We knew we wanted a floating-desk style design, or at least as close as possible to it, which meant no legs, and some tricky engineering to get support at seams where the 4 tabletops met. I knew I wanted plenty of leg room under my desk, which made us opt for the wider (29.5") Vika Amon tabletops. We also each wanted an L-shaped desk, which meant a U when put together.

We operated under a few constraints like the size of our room, the height of our windows, and the fact that neither our walls nor corners were straight, but here's what we did.

Decide on a desk height - in our case, they had to fit below our windows. Cut and mount 2x4 framing studs along the walls so that the top of the desk will be at the desired height when laid on top of it. Use at least 2 construction screws at each stud for a firm hold. Make sure to keep everything level as you work around your perimeter.
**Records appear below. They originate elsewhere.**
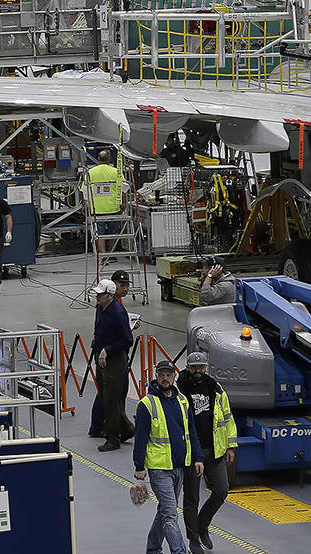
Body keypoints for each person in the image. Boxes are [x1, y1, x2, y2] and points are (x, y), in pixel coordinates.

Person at [133, 360, 203, 554]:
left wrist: (197, 457)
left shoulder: (182, 401)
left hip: (180, 467)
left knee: (164, 510)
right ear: (156, 376)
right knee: (171, 514)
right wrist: (139, 466)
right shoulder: (146, 404)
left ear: (174, 376)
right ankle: (179, 551)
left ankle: (153, 547)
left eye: (168, 375)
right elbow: (140, 438)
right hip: (159, 469)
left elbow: (192, 432)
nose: (165, 378)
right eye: (161, 375)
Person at [177, 352, 237, 553]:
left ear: (206, 367)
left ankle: (202, 526)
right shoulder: (179, 389)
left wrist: (230, 445)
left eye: (201, 367)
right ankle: (193, 539)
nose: (198, 371)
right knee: (191, 498)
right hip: (192, 454)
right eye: (194, 368)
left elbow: (227, 418)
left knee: (221, 491)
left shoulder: (215, 388)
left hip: (215, 450)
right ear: (187, 367)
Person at [89, 279, 134, 451]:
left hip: (114, 360)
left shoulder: (117, 313)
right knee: (106, 396)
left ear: (109, 295)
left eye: (100, 294)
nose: (97, 296)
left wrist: (107, 349)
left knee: (111, 399)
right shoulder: (100, 308)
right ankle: (127, 429)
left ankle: (113, 438)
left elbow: (127, 340)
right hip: (101, 358)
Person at [84, 150, 125, 260]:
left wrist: (85, 206)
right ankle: (111, 254)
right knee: (114, 233)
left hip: (97, 209)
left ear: (98, 158)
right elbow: (124, 189)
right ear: (109, 159)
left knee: (99, 234)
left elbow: (84, 191)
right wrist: (124, 203)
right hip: (114, 207)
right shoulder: (116, 172)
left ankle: (103, 255)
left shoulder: (90, 173)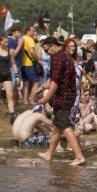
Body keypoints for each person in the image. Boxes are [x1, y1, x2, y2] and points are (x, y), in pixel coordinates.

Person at [37, 37, 86, 166]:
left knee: (64, 126)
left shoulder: (57, 58)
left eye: (47, 50)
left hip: (62, 97)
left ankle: (79, 157)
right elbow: (54, 78)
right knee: (57, 126)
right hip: (69, 95)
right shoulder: (65, 55)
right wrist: (42, 87)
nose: (46, 53)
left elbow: (55, 83)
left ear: (52, 46)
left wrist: (45, 99)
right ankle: (49, 154)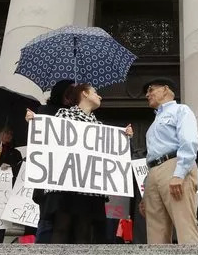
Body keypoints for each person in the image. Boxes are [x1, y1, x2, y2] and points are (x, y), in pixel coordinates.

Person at [29, 82, 133, 244]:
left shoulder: (98, 126)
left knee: (83, 232)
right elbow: (49, 141)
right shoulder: (63, 115)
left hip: (89, 190)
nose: (99, 96)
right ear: (84, 94)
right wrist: (35, 122)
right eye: (95, 92)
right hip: (65, 187)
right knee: (61, 228)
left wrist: (123, 137)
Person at [141, 77, 198, 245]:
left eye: (151, 89)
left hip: (174, 165)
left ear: (165, 89)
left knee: (184, 225)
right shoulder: (154, 123)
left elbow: (189, 141)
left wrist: (180, 173)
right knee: (155, 232)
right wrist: (146, 190)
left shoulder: (181, 110)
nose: (147, 94)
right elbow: (151, 156)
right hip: (153, 172)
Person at [23, 79, 74, 242]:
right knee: (47, 221)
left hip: (70, 181)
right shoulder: (44, 112)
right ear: (60, 93)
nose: (71, 96)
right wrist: (33, 121)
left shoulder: (77, 114)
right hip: (48, 180)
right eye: (68, 92)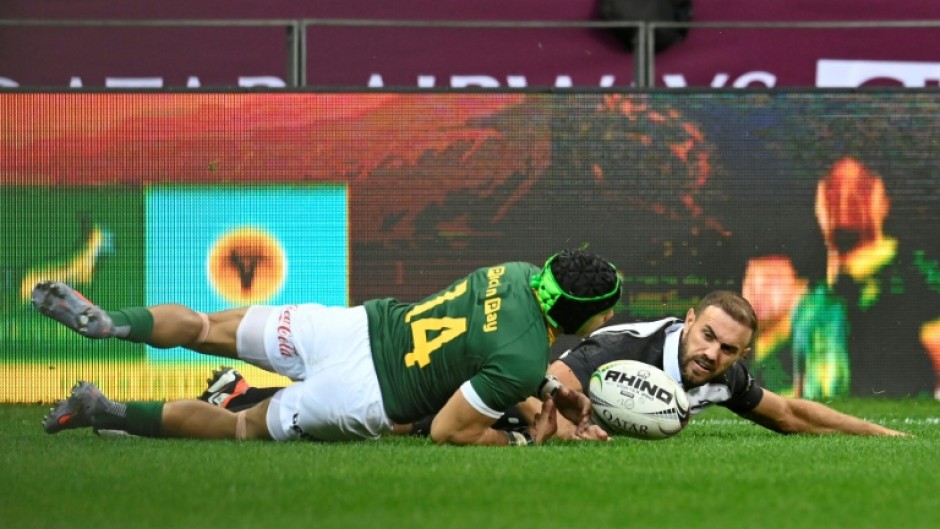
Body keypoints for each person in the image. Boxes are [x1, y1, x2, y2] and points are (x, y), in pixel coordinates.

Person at [34, 248, 623, 446]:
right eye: (607, 309)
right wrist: (522, 439)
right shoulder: (522, 356)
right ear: (584, 317)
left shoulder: (514, 273)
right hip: (362, 396)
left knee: (208, 327)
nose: (611, 315)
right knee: (239, 427)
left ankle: (109, 322)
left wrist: (542, 386)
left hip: (349, 328)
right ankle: (106, 412)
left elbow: (488, 345)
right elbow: (449, 429)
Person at [196, 290, 908, 439]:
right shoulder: (626, 346)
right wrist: (571, 429)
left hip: (492, 404)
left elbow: (789, 413)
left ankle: (239, 391)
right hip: (480, 395)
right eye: (709, 337)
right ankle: (239, 393)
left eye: (728, 349)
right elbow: (557, 386)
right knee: (389, 425)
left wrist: (880, 438)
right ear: (689, 319)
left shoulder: (721, 373)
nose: (712, 355)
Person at [791, 158, 940, 399]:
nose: (845, 198)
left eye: (861, 187)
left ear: (884, 202)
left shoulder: (922, 278)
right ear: (817, 204)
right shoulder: (811, 299)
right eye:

Cut 1 Vika Amon table top in half (approximately) to use as end pieces at the tops of the U. Keep in mind that depending on how cushy your carpet is, with the weight of the table top, the end piece might sink down a little bit, so cut slightly higher than the top of the framing board you put up in step 1.

Assemble a triangular support system in the two corners of the room, spanning the seam where the tables will connect. It's hard to give exact instructions here, as it was a lot of trial and error getting the angle cuts and L-brackets set properly.

Assemble the Galant unit and place at the midpoint where the desks will meet. Wood-glue the as-is rails to the top to provide extra support. Use a hole saw to drill holes in the rear corner of one table top.

Flip the two tables that will make the L over, being careful to orient the holes and seams correctly. Screw the straight braces across the seam where the two tabletops meet. You'll want a lot here, because this is a weak point in the design. While it's upside down, use L-brackets to join the end piece to the table.

Carefully, and with help, flip the whole assembly over onto the 2x4's fastened to the wall. Attach plenty more L-brackets underneath to keep the desk from coming off the 2x4. Repeat for the other side, and voila, a monster desk is born!